→ Given entries:
☆ ☆ ☆ ☆ ☆ ☆ ☆

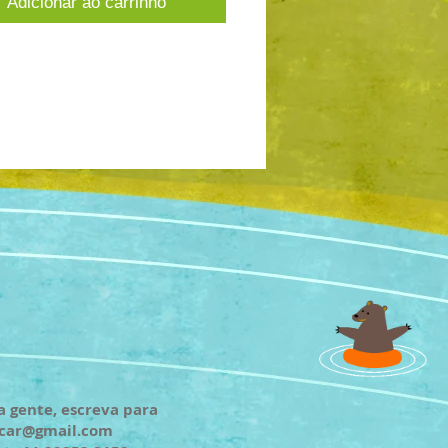
Adicionar ao carrinho
a gente, escreva para
ncar@gmail.com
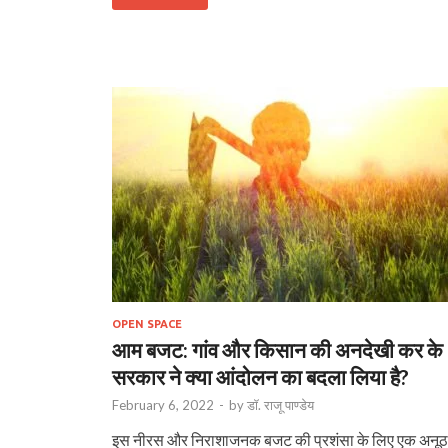
OPEN SPACE
आम बजट: गांव और किसान की अनदेखी कर के
सरकार ने क्या आंदोलन का बदला लिया है?
February 6, 2022
-
by
डॉ. राजू पाण्डेय
इस नीरस और निराशाजनक बजट की प्रशंसा के लिए एक अनूठ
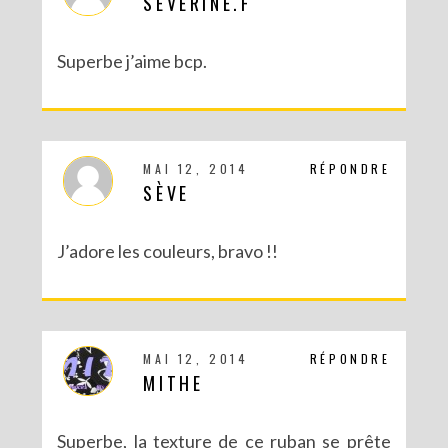
SÉVERINE.F
Superbe j’aime bcp.
DIY : UN PETIT CITRON POUR UNE ANNONCE SPÉCIALE
MAI 12, 2014
RÉPONDRE
SÈVE
J’adore les couleurs, bravo !!
MAI 12, 2014
RÉPONDRE
MITHE
DIY TRICOT SANS AIGUILLES. CHEZ NOUS, CE SONT LES HOMMES QUI TRICOTENT.
Superbe, la texture de ce ruban se prête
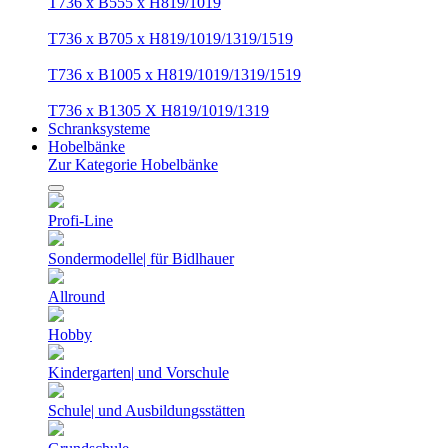
T736 x B555 x H819/1019
T736 x B705 x H819/1019/1319/1519
T736 x B1005 x H819/1019/1319/1519
T736 x B1305 X H819/1019/1319
Schranksysteme
Hobelbänke
Zur Kategorie Hobelbänke
Profi-Line
Sondermodelle| für Bidlhauer
Allround
Hobby
Kindergarten| und Vorschule
Schule| und Ausbildungsstätten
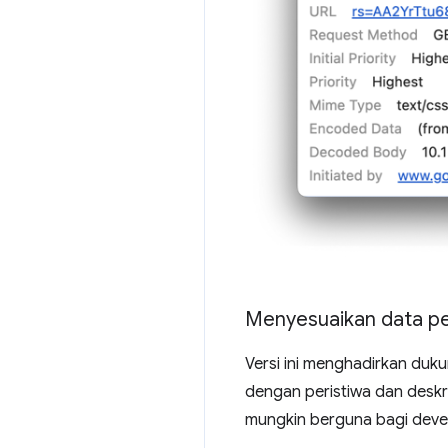
Menyesuaikan data pe
Versi ini menghadirkan duk
dengan peristiwa dan deskri
mungkin berguna bagi devel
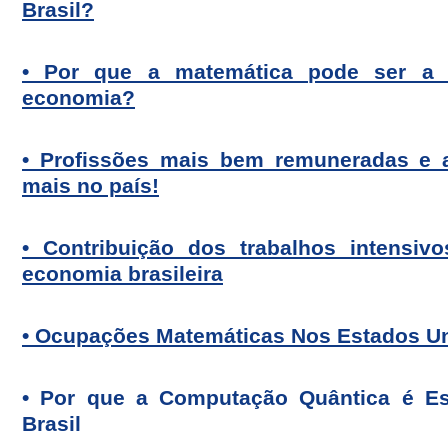
Brasil?
• Por que a matemática pode ser a 
economia?
• Profissões mais bem remuneradas e 
mais no país!
• Contribuição dos trabalhos intensi
economia brasileira
• Ocupações Matemáticas Nos Estados U
•
Por que a Computação Quântica é Es
Brasil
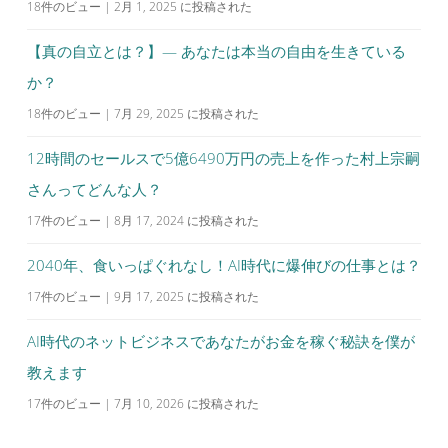
18件のビュー
|
2月 1, 2025 に投稿された
【真の自立とは？】— あなたは本当の自由を生きている
か？
18件のビュー
|
7月 29, 2025 に投稿された
12時間のセールスで5億6490万円の売上を作った村上宗嗣
さんってどんな人？
17件のビュー
|
8月 17, 2024 に投稿された
2040年、食いっぱぐれなし！AI時代に爆伸びの仕事とは？
17件のビュー
|
9月 17, 2025 に投稿された
AI時代のネットビジネスであなたがお金を稼ぐ秘訣を僕が
教えます
17件のビュー
|
7月 10, 2026 に投稿された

☆ ☆ ☆ ☆ ☆ ☆ ☆

→ Goal of the exercise: A faithful copy of each entry is required, and no picture may be carried into it.

→ Result of this task:
Adicionar ao carrinho
a gente, escreva para
ncar@gmail.com
OPEN SPACE
आम बजट: गांव और किसान की अनदेखी कर के
सरकार ने क्या आंदोलन का बदला लिया है?
February 6, 2022
-
by
डॉ. राजू पाण्डेय
इस नीरस और निराशाजनक बजट की प्रशंसा के लिए एक अनूठ
SÉVERINE.F
Superbe j’aime bcp.
DIY : UN PETIT CITRON POUR UNE ANNONCE SPÉCIALE
MAI 12, 2014
RÉPONDRE
SÈVE
J’adore les couleurs, bravo !!
MAI 12, 2014
RÉPONDRE
MITHE
DIY TRICOT SANS AIGUILLES. CHEZ NOUS, CE SONT LES HOMMES QUI TRICOTENT.
Superbe, la texture de ce ruban se prête
T736 x B555 x H819/1019
T736 x B705 x H819/1019/1319/1519
T736 x B1005 x H819/1019/1319/1519
T736 x B1305 X H819/1019/1319
Schranksysteme
Hobelbänke
Zur Kategorie Hobelbänke
Profi-Line
Sondermodelle| für Bidlhauer
Allround
Hobby
Kindergarten| und Vorschule
Schule| und Ausbildungsstätten
Menyesuaikan data pe
Versi ini menghadirkan duk
dengan peristiwa dan deskri
mungkin berguna bagi devel
Brasil?
• Por que a matemática pode ser a 
economia?
• Profissões mais bem remuneradas e 
mais no país!
• Contribuição dos trabalhos intensi
economia brasileira
• Ocupações Matemáticas Nos Estados U
•
Por que a Computação Quântica é Es
Brasil
18件のビュー
|
2月 1, 2025 に投稿された
【真の自立とは？】— あなたは本当の自由を生きている
か？
18件のビュー
|
7月 29, 2025 に投稿された
12時間のセールスで5億6490万円の売上を作った村上宗嗣
さんってどんな人？
17件のビュー
|
8月 17, 2024 に投稿された
2040年、食いっぱぐれなし！AI時代に爆伸びの仕事とは？
17件のビュー
|
9月 17, 2025 に投稿された
AI時代のネットビジネスであなたがお金を稼ぐ秘訣を僕が
教えます
17件のビュー
|
7月 10, 2026 に投稿された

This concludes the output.